ENTRETIEN. --Médecin cardiologue et élue d'opposition à Bordeaux, Michèle Delaunay lutte contre l'addiction au jeu
« Sud Ouest ».
Vous souhaitez limiter l'expansion des casinos pour des raisons médicales. Cette démarche n'est-elle pas exagérée ?
Michèle Delaunay.
Absolument pas. Toutes les études scientifiques sur la question montrent qu'il existe une addiction au jeu. On sait que c'est une pathologie qui augmente de manière alarmante en proportion de l'offre. Et le plus dangereux, ce sont les machines à sous. Elles se comportent comme une drogue chimique, avec des sensations physiques pour les joueurs. Je voudrais rappeler que certaines personnes vivent et ont vécu des drames en perdant tout dans les casinos.
Vous voulez interdire le jeu ?
Ce n'est pas ce que je dis. Je veux que l'on reconnaisse les risques et l'existence d'une addiction, particulièrement dans la présentation que l'on en fait au public. Aller dans un casino et y dépenser son argent n'est pas anodin. Je suis donc pour une limitation du nombre de machines à sous par établissement et une diminution des plages horaires. Lorsque vous voyez qu'un casino ouvre à 9 heures du matin, ce n'est pas pour du jeu de loisir mais vraiment destiné à des joueurs pathologiques qui y passent leurs journées.
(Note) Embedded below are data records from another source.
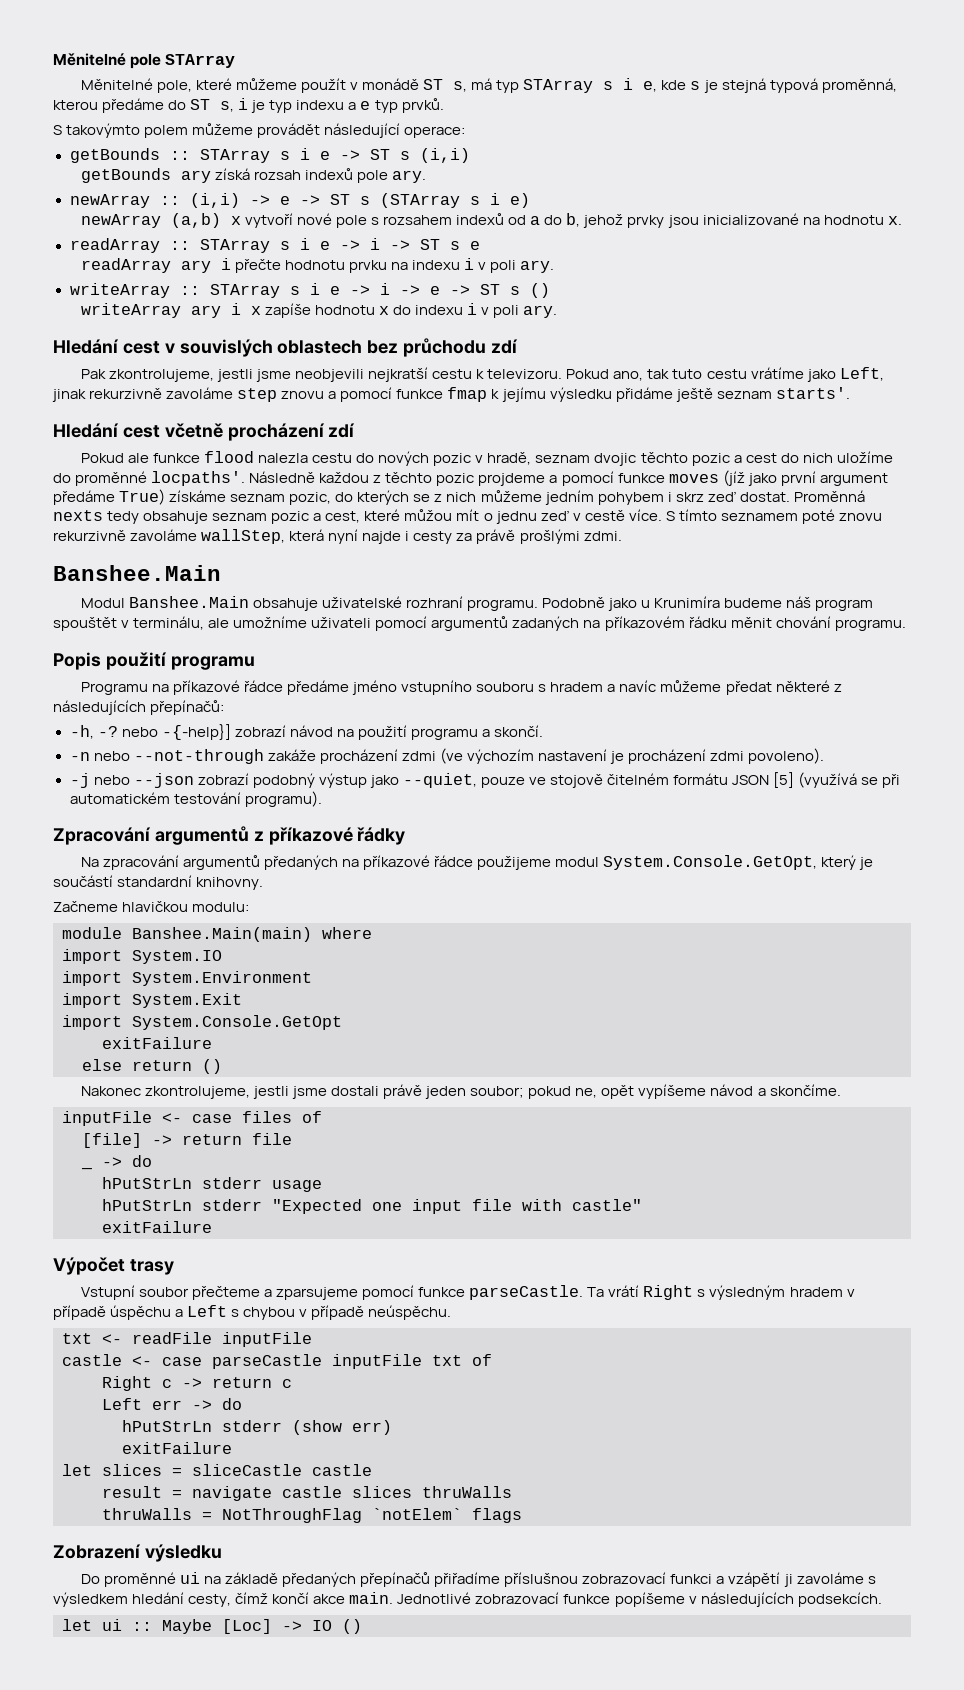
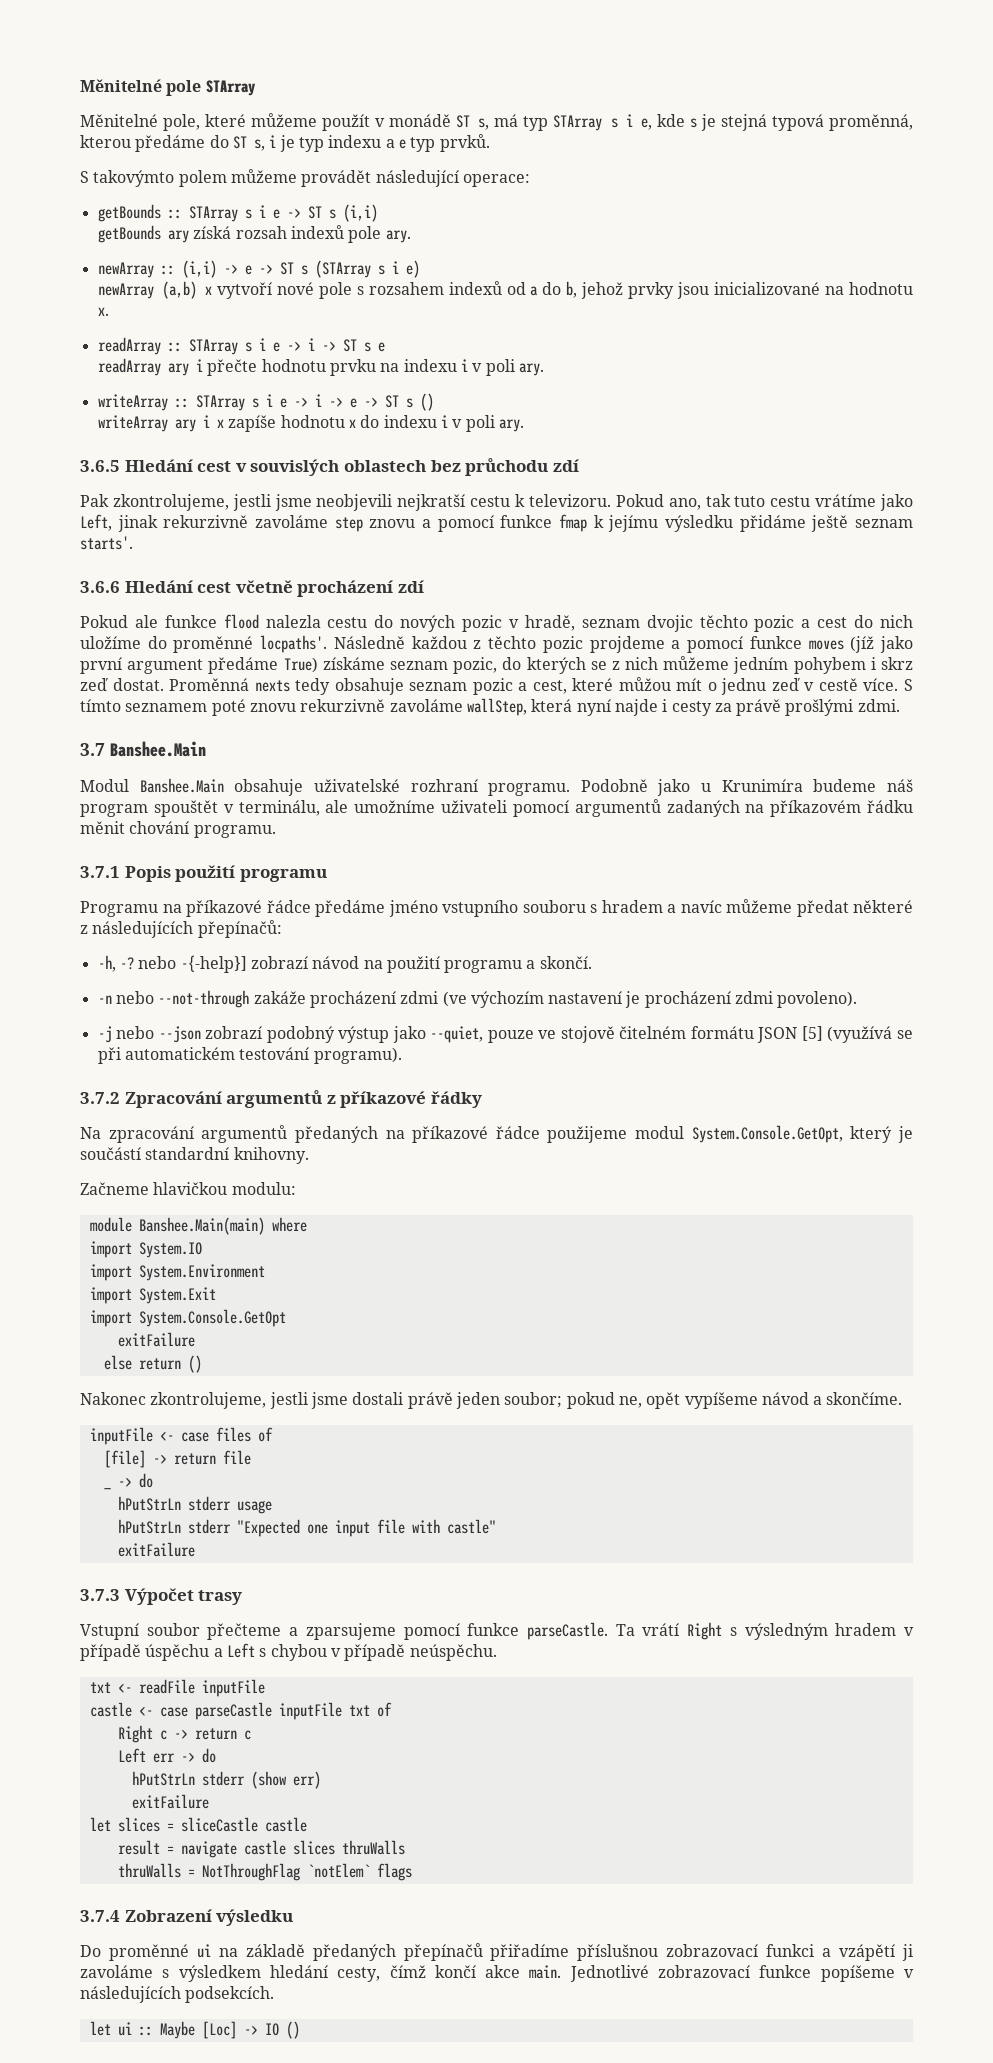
(558, 311) none -> [80,460,120,472] 3.6.5
(850, 393) none -> [80,581,120,593] 3.6.6
(622, 536) none -> [80,743,105,756] 3.7
(906, 625) none -> [80,866,120,878] 3.7.1
(322, 799) none -> [80,1092,120,1104] 3.7.2
(212, 1227) none -> [80,1589,120,1601] 3.7.3
(522, 1515) none -> [80,1910,120,1922] 3.7.4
Les gens sont adultes et responsables; s'ils veulent perdre de l'argent au jeu, n'est-ce pas leur problème ?
Je pense au contraire que le politique a une responsabilité. Les plus soumis au risque, les plus vulnérables par rapport au jeu sont ceux qui ont des difficultés dans la vie, professionnelles ou personnelles, et souvent des revenus modestes. Cet argent des casinos revient pour une part aux communes. Il s'agit d'un impôt sur les moins riches. Nous avons bien une responsabilité. A Bordeaux, si l'Etat ne l'avait pas refusé, nous aurions 450 machines à sous au lieu de 250.
Un casino permet des rentrées d'argent importantes pour la municipalité, donc pour tous les habitants de la ville...
Justement. Comme cet impôt frappe souvent les moins riches, il me semble anormal d'en reverser autant à la société privée qui exploite le casino en délégation de service public. A Bordeaux, nous donnons 49 % à la société Barrière et la municipalité touche 51 %, ce qui représente plus de 5 millions d'euros. Pourquoi ne pas créer une régie municipale pour récupérer véritablement cet argent et limiter le nombre de machines ? Imaginez que l'on plante du haschisch dans la cour de la mairie pour le vendre. Les élus créent des besoins pathogènes sans un véritable encadrement.
(1) Michèle Delaunay est cancérologue et conseillère municipale socialiste d'opposition à la ville de Bordeaux.